Peran Penting Stakeholder dalam Penyelesaian Masalah
Penyelesaian masalah tenaga honorer juga memerlukan keterlibatan berbagai pihak, termasuk stakeholder yang terkait. Komunikasi yang baik antara pemerintah, tenaga honorer, dan masyarakat sangat penting agar semua pihak memahami situasi yang ada dan bekerja sama untuk menemukan solusi yang tepat.
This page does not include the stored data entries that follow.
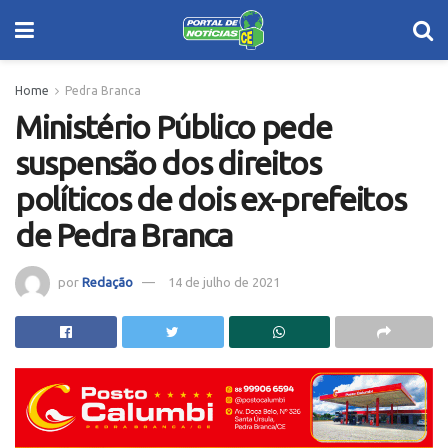
Home
Pedra Branca
Ministério Público pede
suspensão dos direitos
políticos de dois ex-prefeitos
de Pedra Branca
por
Redação
14 de julho de 2021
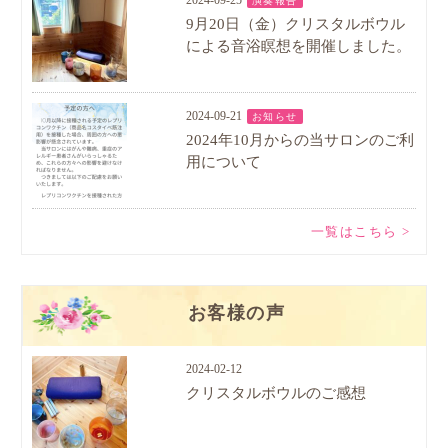
2024-09-25
演奏報告
9月20日（金）クリスタルボウル
による音浴瞑想を開催しました。
2024-09-21
お知らせ
2024年10月からの当サロンのご利
用について
一覧はこちら >
お客様の声
2024-02-12
クリスタルボウルのご感想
“Kami akan melibatkan semua pihak untuk mendiskusikan solusi yang bisa diterapkan. Ini adalah masalah bersama yang harus diselesaikan bersama-sama,” ujarnya.
Kesimpulan
Dengan penegasan Gubernur Anwar Hafid, terlihat jelas bahwa pemerintah Sulawesi Tengah berkomitmen untuk menyelesaikan masalah status honorer. Melalui sikap tegasnya dalam menghadapi laporan yang tidak akurat dan komitmennya untuk memastikan hak-hak tenaga honorer terpenuhi, diharapkan akan tercipta keadilan dan kepastian bagi mereka yang telah memberikan kontribusi penting bagi masyarakat.